Can’t get a date? Here are four guaranteed-to-work dating tips for all you nerds out there!
1. Girls love it when you’re spontaneous.
One time, I was on my way over to pick up a blind date, when before I reached her house, I surprise called her at a McDonald’s drive-thru. Without even asking, I ordered for the both of us before she could even say anything. I just assumed she’d eat a Big Mac ‘cause those things are da bomb!
Unfortunately, their credit card machine was down and I didn’t have any cash on me, so I ended up just driving away. That was kind of embarrassing as she was still on the phone. But no biggy, as I was driving away I was all like: “Whatever, this kinda worked out because I really didn’t feel like McDonald’s anyways.” Actually, I almost finished saying that sentence but then I rear ended a minivan.
2. Girls like guys who are mysterious.
Guys, I do this all the time, and I highly recommend you try it: Take your girl on a date to a play. Halfway through, pretend your phone is going off. Pick it up, and then with a look of concern on your face, turn to her and say, “I’ll be right back.”
Take off for the rest of the play, but come back and get her at the end. She’ll be all worried and asking you what’s going on, but don’t say anything and just tell her to get in the car quickly.
Then speed off and drive her home as fast as possible while looking in your rearview the whole time like you're being followed. Again, just ignore her if she asks any questions.
Drop her off and tell her, “If anything happens, I'll never forget your pretty face.” Then get on your cell and just as she’s getting out of the car and closing the door, say this: “I don’t care what kind of insane money he’s offering, we gotta get in there first before shit goes down and the fucking place blows!”
I swear, all night she’ll be lying in bed wondering just who the hell are you! Don’t be surprised the next day if she wants to give you a blowjob.
3. Girls like guys with style.
Three little words here are all you need to know: Cape, crown, cane. The “3 C’s” as I call them. The beauty about the 3 C’s is that they go with everything, or you can mix them up.
For example: I do a lot of babysitting. A new family with kids just moved into the neighborhood, so I decided to go over and introduce myself for two reasons. 1) I need the work, and 2) the mom is hot. So what am I going to wear? I’m not going to show up looking too casual in case the mom answers the door; on the other hand, I don’t want to look too sexy because babysitters need to look wholesome and trustworthy.
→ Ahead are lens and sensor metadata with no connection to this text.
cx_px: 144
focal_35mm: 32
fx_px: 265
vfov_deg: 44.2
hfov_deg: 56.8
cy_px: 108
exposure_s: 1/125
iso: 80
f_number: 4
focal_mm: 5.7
The answer is simple: Cape and crown. Leave out the cane. The cane can be seen as a weapon or some kind of pimp apparatus. Too be honest, the cane for me usually comes out only when it’s a full moon. Back in the 17th century, it was believed that men with canes weren’t actually men, but werewolves in disguise. I’m definitely not a werewolf, but ladies…there’s definitely some wild animal caged inside my pants waiting to be tamed.
4. It’s all about the confidence.
I know we’ve all heard this before, but it couldn’t be more true: Girls dig confidence. Just like the 3 C’s…it’s plain and simple. And it’s not easy to get.
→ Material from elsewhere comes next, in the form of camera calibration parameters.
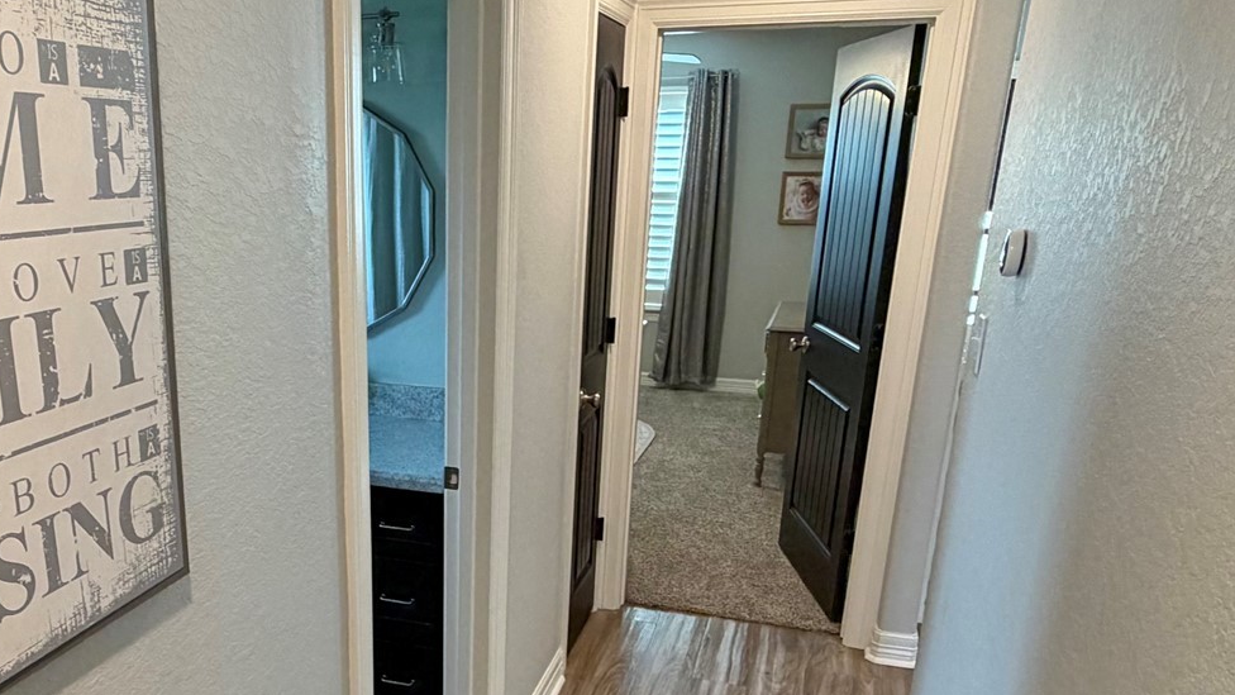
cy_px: 518
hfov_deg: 59.8
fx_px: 1048
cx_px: 426
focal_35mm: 32
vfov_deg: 35.9
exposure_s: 1/60
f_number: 2.2
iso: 200
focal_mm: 2.22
Here are a couple of confidence building exercises to help you on your way.
Take 10 minutes each morning and visualize yourself alone in a dark, cold room with a little girl in a pink dress sitting in the opposite corner of you. Just sit there and let her be scared. Let her cry. Let her shiver. To the point where you don’t think she’s going to make it anymore.
Then walk over to her and hug her. Cry with her. Shiver with her. Then take off her mask to reveal your face. She’s you. She represents your lack of confidence.
Now slowly start to strangle her. She might fight back, but only because she wants to stay alive. You can’t let this happen. Squeeze harder. Then let her lifeless body fall to the ground. In theory, this should help you. But it’s way easier said than done.
For me, I find that when I try to strangle the girl what ends up happening is another story: she’s very ticklish. Then she tickles me back. And I start to laugh, but only half laughing because it feels good and I know I’m supposed to be strangling her. Next thing I know we’re kissing. But then she always stops me and says, “What are you doing?” and I’m like, “What?” and she’s like, “You’re such a bad kisser!” and I try to strangle her but she slaps me across the face and I’m like “Ouch! Why did you do that?” and she’s all like “SHUT THE FUCK UP!”
Here's another confidence building exercise you'll want to try. Head over to your local strip club, find the hottest stripper in the joint, and put all your money towards as many lap dances as possible. Then spend that hour lying to her about yourself and things you’ve accomplished.
I go in all the time and say things like, “Good looking people at parties always tell me I should get into acting,” or “I once brought a dead dolphin back to life in front of a bunch of children.” For some reason, lying to a stripper feels good. Not only that, but sometimes after a beer or two, the line between the truth and the lies…becomes blurred.